Tuesday, April 18, 2006

Earthquake

Earthquakes and hurricanes are big obvious traumatic events that are reported widely. Today is the 100th anniversary of the earthquake and fire that nearly destroyed San Francisco. That lovely city, of course, has been reborn. Another great city, New Orleans, today still lays prostrate from a different yet equally awesome force of nature May New Orleans’ citizens find within themselves the resolve to rebuild (because it’s plain that for all the fine promises made, the government ain’t gonna do much). The significance of events like hurricanes and earthquakes is easy to understand and difficult to miss. But in any given year, there are many, many significant events that are little noted at the time, because their importance doesn’t become clear for years to come.
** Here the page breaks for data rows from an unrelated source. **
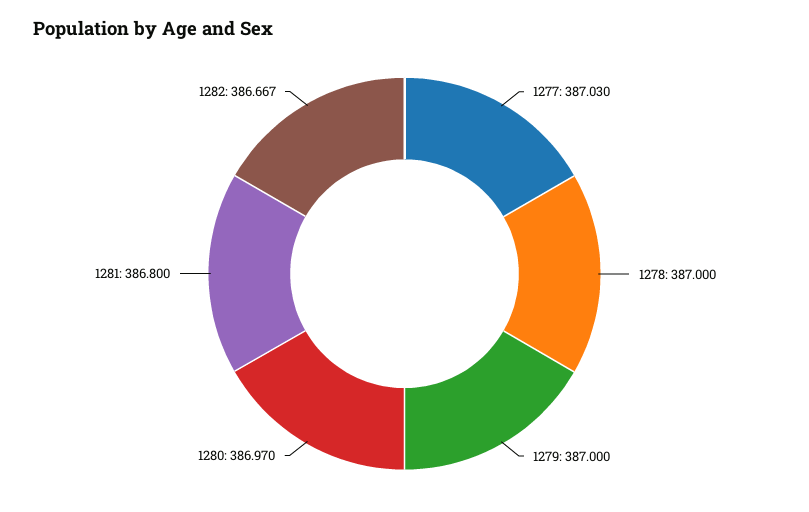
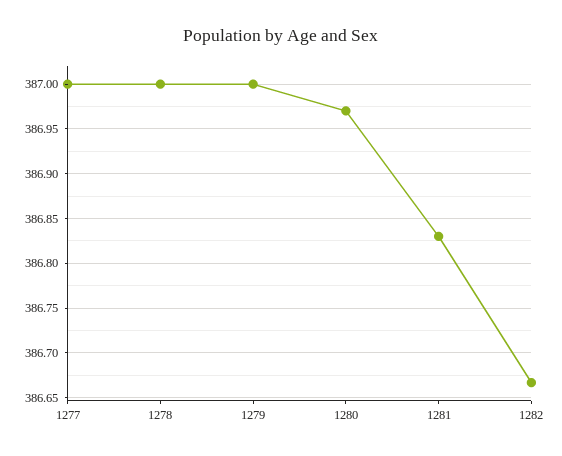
  {
-   "1277": 387.03,
+   "1277": 387,
    "1278": 387,
    "1279": 387,
    "1280": 386.97,
-   "1281": 386.8,
+   "1281": 386.83,
    "1282": 386.667
  }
On September 18, 1991, the Massachusetts Institute of Technology awarded the degree of Doctor of Philosophy to K. Eric Drexler in “molecular nanotechnology.” This degree was very peculiar because, at that time, MIT had no department of nanotechnology and, in fact, offered no degree program or even courses in the subject. In a very real sense, the whole concept of nanotechnology was invented by Drexler himself and popularized through his book, The Engines of Creation, published in 1986. Not that there wasn’t a lot of research on tiny, nanoscale objects that preceded Drexler. Of course there was, but research on these objects was labeled chemistry or physics or biotechnology or materials sciences. Drexler’s singular accomplishment was to recognize that these amounted to all one subject at the nanoscale. The publication of Engines of Creation was an earthquake and the awarding of his degree was in recognition of that event, an aftershock significant in itself. Drexler’s Ph.D., appropriately, was the first awarded anywhere in nanotechnology.

Yesterday, serial entrepreneur Larry Bock (founder of Nanosys) and his wife Diane made a gift to the College of Chemistry to establish an endowed chair in nanotechnology at the Berkeley campus of the University of California. Another aftershock. All across the country and across the world there are now university programs in nanotechnology and nanoscale science, and billions of dollars are being spent to establish infrastructure to make these programs viable. And yet through most of the twentieth century, a scant few years ago, a student couldn’t have pursued a degree in this field at all. Because, before Drexler, nanotechnology wasn’t recognized as a separate discipline.

A lot of people don’t like Drexler. They argue that he is arrogant, brittle, or lazy, that he hasn’t done any real science. Maybe so, but nevertheless, he has already left an impressive legacy.